:: Exercise prompt ::
Write the next part of the post below about C's type system, picking up right after its last line.

:: Extract provided ::
........

1\. Can I easily subvert this type system?

2\. Can I make this type system map to concepts in the problem domain?

In C, the answer to 1 is "yes" and the answer to 2 is "to a limited extent".
In fact, in C, you can subvert the type system so easily that it's considered
impossible _not_ to, to the extent that using the standard library requires
throwing type information away, by using pointers-to-void or generic "char"
buffers, and as for the second... well, Apps Hungarian notation exists for a
reason. (Systems Hungarian exists for a reason, too, but I'll try to keep the
insults out of this post.)

[https://en.wikipedia.org/wiki/Hungarian_notation](https://en.wikipedia.org/wiki/Hungarian_notation)

........

(Items from a data source)
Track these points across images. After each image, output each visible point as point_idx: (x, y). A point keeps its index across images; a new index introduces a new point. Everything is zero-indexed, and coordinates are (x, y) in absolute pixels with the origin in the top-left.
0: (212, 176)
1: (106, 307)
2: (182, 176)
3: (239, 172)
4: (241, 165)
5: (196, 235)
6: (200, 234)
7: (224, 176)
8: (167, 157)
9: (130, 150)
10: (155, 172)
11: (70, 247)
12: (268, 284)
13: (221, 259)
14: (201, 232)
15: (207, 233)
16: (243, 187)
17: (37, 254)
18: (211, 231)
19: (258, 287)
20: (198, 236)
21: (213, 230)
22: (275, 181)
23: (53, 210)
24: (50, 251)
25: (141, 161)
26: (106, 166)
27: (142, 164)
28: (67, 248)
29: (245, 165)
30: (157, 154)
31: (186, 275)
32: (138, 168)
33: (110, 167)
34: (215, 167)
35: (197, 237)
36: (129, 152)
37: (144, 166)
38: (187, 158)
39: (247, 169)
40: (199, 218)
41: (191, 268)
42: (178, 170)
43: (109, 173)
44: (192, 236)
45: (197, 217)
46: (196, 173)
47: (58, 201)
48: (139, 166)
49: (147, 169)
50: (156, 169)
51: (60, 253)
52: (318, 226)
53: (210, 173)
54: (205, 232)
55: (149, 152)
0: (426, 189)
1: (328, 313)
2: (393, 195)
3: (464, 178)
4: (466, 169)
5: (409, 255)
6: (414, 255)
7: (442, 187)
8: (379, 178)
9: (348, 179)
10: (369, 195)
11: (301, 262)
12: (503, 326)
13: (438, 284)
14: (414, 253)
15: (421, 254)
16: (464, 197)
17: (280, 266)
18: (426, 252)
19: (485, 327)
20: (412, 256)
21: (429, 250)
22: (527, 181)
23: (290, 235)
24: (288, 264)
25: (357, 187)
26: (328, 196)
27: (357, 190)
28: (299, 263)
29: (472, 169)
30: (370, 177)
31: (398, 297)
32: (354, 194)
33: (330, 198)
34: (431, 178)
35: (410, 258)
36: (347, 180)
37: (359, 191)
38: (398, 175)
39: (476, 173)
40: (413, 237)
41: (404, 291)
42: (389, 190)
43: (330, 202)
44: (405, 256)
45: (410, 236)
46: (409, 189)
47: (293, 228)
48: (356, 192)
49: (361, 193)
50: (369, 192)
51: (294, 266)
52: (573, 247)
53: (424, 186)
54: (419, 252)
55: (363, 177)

........

:: The answer ::
The first question is interesting because it tells you if the type system can
be used to enforce invariants, and the second question is interesting because
it tells you if those invariants will be _worth_ enforcing. If you're writing
in Standard Pascal, and your type system enforces array length as a part of
array type, well, to quote a metal album: "So Far, So Good... So What?" What
does that tell me about whether my program is semantically correct as regards
the problem domain? Similarly with enforcing size specification types:
Differentiating between a short, an int, and a long tells me Sweet Fanny Adams
about what values of those sizes _mean_ in my program. Typing isn't "strong"
if it's enforcing rules which ultimately make no sense, and if it's "sound",
well, mathematical proofs of something I'm not interested in are themselves
uninteresting.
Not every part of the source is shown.